→ **Problem to solve**: Copy the lines from the one containing "Rendered at 1654 by 931 pixels." through the one containing "text_box code 2 [525, 843, 667, 901]", inclusive, verbatim.

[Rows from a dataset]
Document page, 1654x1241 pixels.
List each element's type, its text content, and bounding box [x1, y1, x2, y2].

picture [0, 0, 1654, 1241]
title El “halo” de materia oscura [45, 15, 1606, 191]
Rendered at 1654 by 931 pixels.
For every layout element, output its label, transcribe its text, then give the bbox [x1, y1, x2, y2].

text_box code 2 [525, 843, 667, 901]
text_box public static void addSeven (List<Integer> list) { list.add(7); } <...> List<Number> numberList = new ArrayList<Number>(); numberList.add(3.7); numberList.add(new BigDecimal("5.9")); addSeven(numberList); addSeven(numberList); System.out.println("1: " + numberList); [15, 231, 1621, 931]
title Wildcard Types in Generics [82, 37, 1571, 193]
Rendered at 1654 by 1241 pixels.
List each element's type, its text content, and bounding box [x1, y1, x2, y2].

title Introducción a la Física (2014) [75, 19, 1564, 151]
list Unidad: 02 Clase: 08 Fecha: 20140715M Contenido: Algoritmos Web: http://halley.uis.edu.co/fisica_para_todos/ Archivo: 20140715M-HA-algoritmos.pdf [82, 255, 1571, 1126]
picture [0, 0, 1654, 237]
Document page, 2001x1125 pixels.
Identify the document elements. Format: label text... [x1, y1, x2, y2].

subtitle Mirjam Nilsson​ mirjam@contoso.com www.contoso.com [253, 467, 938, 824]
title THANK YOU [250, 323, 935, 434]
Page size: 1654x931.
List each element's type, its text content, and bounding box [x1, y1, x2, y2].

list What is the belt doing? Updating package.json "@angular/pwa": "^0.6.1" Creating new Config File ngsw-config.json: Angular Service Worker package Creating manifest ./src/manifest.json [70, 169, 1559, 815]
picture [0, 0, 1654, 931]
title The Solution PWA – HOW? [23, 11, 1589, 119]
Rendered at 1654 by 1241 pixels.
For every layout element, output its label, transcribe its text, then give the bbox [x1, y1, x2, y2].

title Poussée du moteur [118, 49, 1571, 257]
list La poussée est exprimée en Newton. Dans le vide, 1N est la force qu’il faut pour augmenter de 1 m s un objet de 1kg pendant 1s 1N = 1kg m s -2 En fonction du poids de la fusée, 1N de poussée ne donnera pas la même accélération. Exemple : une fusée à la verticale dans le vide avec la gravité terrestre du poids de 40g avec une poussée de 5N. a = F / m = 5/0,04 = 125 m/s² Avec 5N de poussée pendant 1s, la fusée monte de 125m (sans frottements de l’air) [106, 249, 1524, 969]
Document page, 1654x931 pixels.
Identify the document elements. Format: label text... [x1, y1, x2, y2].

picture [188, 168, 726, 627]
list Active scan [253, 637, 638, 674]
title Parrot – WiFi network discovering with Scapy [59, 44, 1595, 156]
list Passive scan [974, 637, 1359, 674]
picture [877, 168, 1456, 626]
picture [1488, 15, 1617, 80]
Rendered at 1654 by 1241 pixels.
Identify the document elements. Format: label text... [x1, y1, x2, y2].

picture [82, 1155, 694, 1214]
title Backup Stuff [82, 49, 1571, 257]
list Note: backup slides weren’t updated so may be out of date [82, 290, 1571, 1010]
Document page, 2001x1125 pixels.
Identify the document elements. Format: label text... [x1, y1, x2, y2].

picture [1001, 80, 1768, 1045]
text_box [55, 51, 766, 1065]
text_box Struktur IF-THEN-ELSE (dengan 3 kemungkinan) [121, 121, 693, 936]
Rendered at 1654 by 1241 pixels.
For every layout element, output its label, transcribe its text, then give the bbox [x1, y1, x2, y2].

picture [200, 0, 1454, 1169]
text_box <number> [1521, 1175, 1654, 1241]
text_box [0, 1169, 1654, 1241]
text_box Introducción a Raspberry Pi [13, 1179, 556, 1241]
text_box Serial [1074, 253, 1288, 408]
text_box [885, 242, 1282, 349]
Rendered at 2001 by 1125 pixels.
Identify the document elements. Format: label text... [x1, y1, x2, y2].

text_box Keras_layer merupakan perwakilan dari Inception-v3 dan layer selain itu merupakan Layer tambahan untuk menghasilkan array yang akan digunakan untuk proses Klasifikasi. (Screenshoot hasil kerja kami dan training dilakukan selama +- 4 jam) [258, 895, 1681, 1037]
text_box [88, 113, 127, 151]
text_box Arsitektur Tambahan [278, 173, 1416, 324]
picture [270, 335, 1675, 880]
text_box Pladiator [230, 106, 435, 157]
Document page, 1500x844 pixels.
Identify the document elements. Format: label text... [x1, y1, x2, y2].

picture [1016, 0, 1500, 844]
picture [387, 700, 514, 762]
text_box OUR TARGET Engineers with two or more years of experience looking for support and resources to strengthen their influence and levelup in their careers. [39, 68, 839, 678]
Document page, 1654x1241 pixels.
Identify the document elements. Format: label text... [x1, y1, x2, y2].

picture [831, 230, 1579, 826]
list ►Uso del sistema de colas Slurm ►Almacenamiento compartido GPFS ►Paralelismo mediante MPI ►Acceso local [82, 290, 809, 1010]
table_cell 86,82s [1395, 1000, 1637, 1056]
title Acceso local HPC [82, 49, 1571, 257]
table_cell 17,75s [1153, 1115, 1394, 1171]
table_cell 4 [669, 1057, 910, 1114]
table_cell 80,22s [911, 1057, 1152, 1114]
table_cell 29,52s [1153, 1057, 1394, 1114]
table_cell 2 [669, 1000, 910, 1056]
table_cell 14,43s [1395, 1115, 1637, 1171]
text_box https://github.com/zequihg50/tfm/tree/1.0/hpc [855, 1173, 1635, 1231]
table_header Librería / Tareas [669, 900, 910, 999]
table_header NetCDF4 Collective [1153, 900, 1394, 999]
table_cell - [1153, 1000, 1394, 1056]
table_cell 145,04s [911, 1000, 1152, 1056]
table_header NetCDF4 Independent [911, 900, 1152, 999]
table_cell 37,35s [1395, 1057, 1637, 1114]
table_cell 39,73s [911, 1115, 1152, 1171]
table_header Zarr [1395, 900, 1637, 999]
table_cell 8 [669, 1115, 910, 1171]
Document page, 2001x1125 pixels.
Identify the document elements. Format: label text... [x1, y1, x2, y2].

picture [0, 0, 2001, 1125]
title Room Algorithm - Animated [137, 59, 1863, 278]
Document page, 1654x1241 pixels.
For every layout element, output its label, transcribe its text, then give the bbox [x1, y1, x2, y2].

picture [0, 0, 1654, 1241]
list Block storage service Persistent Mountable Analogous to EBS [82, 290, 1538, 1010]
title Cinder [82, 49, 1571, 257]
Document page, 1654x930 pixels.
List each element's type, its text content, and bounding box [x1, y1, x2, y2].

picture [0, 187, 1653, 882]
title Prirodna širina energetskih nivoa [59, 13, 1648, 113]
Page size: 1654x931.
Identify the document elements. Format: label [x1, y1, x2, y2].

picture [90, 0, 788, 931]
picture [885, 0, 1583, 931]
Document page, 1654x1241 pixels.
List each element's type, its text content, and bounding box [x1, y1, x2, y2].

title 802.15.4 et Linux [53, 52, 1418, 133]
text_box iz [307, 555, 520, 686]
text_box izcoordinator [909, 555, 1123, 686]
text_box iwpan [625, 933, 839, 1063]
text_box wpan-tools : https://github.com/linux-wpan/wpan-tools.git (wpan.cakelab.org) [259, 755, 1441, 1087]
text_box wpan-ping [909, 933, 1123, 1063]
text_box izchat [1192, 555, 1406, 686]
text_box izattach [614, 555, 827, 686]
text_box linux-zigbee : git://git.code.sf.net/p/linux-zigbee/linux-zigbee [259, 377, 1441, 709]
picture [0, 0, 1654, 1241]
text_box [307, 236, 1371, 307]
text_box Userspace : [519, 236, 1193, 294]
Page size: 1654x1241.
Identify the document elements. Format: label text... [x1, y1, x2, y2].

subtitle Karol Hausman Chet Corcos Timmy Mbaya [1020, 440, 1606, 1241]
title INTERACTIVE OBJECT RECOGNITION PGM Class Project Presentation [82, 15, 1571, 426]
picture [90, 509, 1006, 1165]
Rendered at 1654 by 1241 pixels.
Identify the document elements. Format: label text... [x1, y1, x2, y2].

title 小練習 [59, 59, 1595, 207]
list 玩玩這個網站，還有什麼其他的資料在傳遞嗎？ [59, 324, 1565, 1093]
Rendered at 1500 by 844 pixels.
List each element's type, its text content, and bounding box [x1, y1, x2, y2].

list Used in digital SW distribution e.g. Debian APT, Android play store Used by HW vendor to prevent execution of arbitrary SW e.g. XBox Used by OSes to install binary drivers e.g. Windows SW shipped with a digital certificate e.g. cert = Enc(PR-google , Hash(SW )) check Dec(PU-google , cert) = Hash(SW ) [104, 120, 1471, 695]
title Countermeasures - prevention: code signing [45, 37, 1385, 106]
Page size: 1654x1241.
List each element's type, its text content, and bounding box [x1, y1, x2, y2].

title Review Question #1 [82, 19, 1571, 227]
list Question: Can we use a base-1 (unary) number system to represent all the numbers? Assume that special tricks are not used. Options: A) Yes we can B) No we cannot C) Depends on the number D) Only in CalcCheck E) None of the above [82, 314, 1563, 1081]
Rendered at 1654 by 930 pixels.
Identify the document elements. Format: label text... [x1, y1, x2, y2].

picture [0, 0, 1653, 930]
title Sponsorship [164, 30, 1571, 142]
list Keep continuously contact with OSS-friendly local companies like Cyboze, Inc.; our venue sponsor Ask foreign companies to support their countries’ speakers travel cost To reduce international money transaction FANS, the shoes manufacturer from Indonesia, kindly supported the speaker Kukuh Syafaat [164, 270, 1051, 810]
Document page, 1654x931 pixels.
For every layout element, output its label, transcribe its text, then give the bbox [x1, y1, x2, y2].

→ **Task answer**:
Rendered at 1654 by 931 pixels.
For every layout element, output its label, transcribe its text, then give the bbox [x1, y1, x2, y2].

text_box code 2 [525, 843, 667, 901]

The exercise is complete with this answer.